Tracheal stenosis can develop slowly. Early signs and symptoms may be mistaken for a variety of other disorders and may delay treatment.
- Cyanosis, a bluish color in the skin or the mucous membranes in the mouth or nose
- Difficult or labored breathing
- Difficult-to-treat asthma diagnosed in an adult
- Fatigue and general feeling of discomfort (malaise)
- Frequent inflammation of the lungs (pneumonitis) or recurrent respiratory infections
- Shortness of breath
- Stridor, a high-pitched musical sound that can be heard as the breath is drawn in and is caused by a blockage in the throat or voice box (larynx)
If you exhibit any of the symptoms listed above, a number of tests may be used to diagnose tracheal stenosis, including:
- X-ray of the chest and windpipe
- CT scan of the neck and chest
- Laryngoscopy — an endoscopic examination of the larynx (voice box)
- Bronchoscopy — an endoscopic examination of the trachea and bronchi biopsy
Types of tracheal stenosis, by cause
There are several different types of tracheal stenosis. These can be divided into stenoses conditions that are present from birth (congenital), and acquired conditions, which have developed later in life.
Tracheal stenosis may occur as a result of:
- Treatments such as endotracheal intubation, tracheostomy, radiotherapy, or past surgery
- Congenital conditions
- External injury
- Autoimmune conditions such as sarcoidosis, polychodritis, or Wegener’s granulomatosis
Tracheal stenosis can sometimes develop as a result of an underlying medical condition. In those situations, doctors will focus on the other issue before treating the stenosis. Surgery is an option for treating tracheal stenosis, depending on the exact location and extent of the stenosis.
Common surgical options for tracheal stenosis include:
- Tracheal resection and reconstruction. During a tracheal resection, your surgeon removes the constricted section of your windpipe and rejoins the ends. This is usually a very successful treatment, with excellent long-term results.

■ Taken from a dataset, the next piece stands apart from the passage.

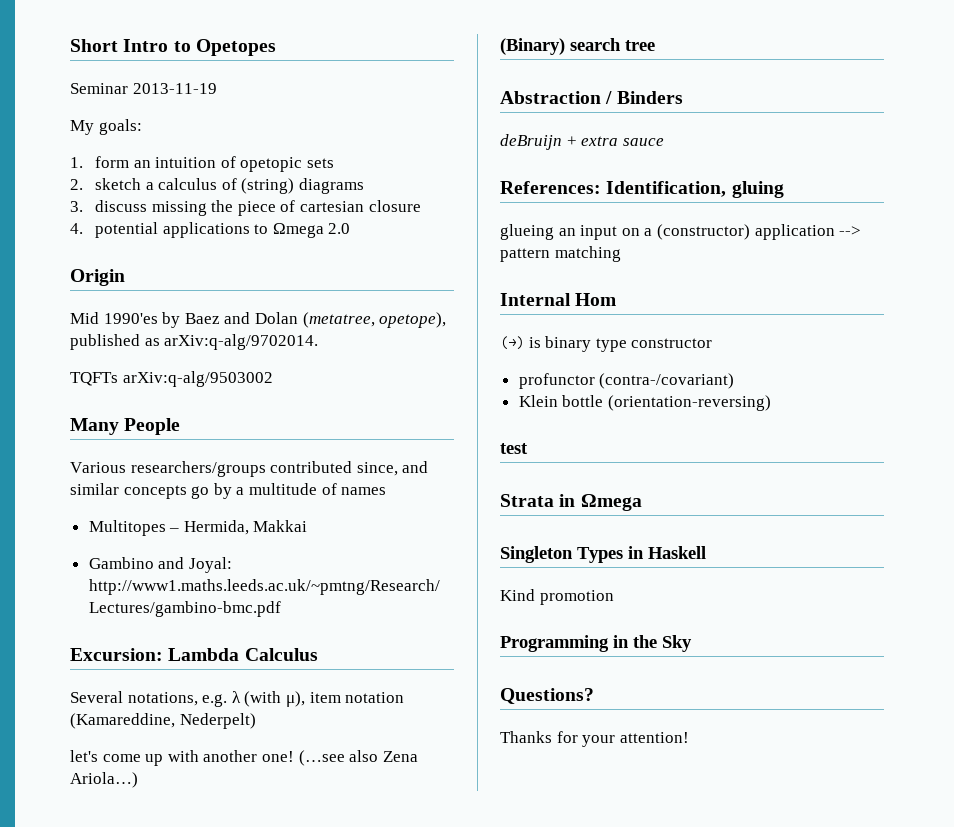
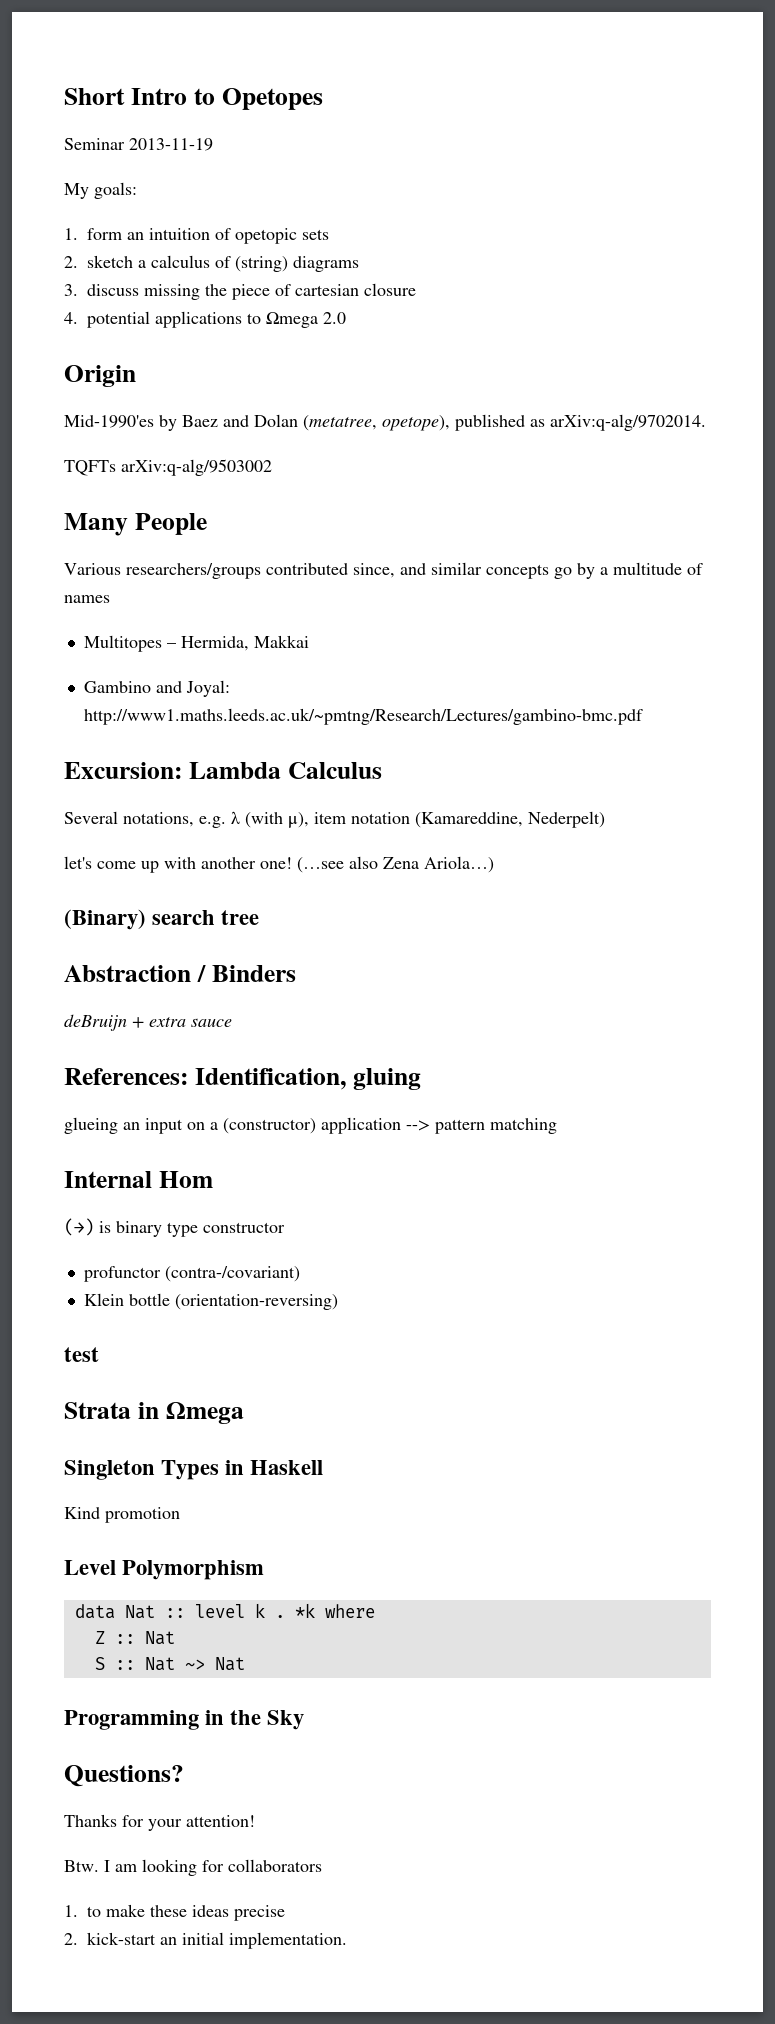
[70,312,158,324] Mid 1990'es -> [64,415,154,428] Mid-1990'es
(614, 597) none -> [64,1560,265,1580] [74,1603,375,1619] [94,1631,175,1645] [94,1657,245,1671] // Level Polymorphism // data Nat :: level k . *k where // Z :: Nat // S :: Nat ~> Nat
(689, 737) none -> [64,1859,322,1876] [64,1904,285,1921] [64,1932,347,1949] // Btw. I am looking for collaborators // 1. to make these ideas precise // 2. kick-start an initial implementation.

- Tracheal laser surgery. In some cases, doctors can use lasers to remove the scar tissue that is causing the stenosis. Laser surgery offers good short-term effects and provides temporary relief, but it usually isn’t a long-term solution. In some situations, laser surgery can actually worsen the stenosis. For those reasons, your doctor will consider the underlying disorder before using laser surgery to treat tracheal stenosis.
- Tracheal dilation. Widening of the trachea — either with a balloon or tracheal dilators — provides temporary symptom relief and allows doctors to determine how much of the trachea the stenosis affects. During the surgery, doctors can also diagnose the cause of the stenosis if it is unknown.
- Tracheobronchial airway stent. A tracheal stent is a metal, silicone, or hybrid tube placed at the site of the stenosis to help keep the airway open. Stents are used as both short- and long-term treatments for stenosis.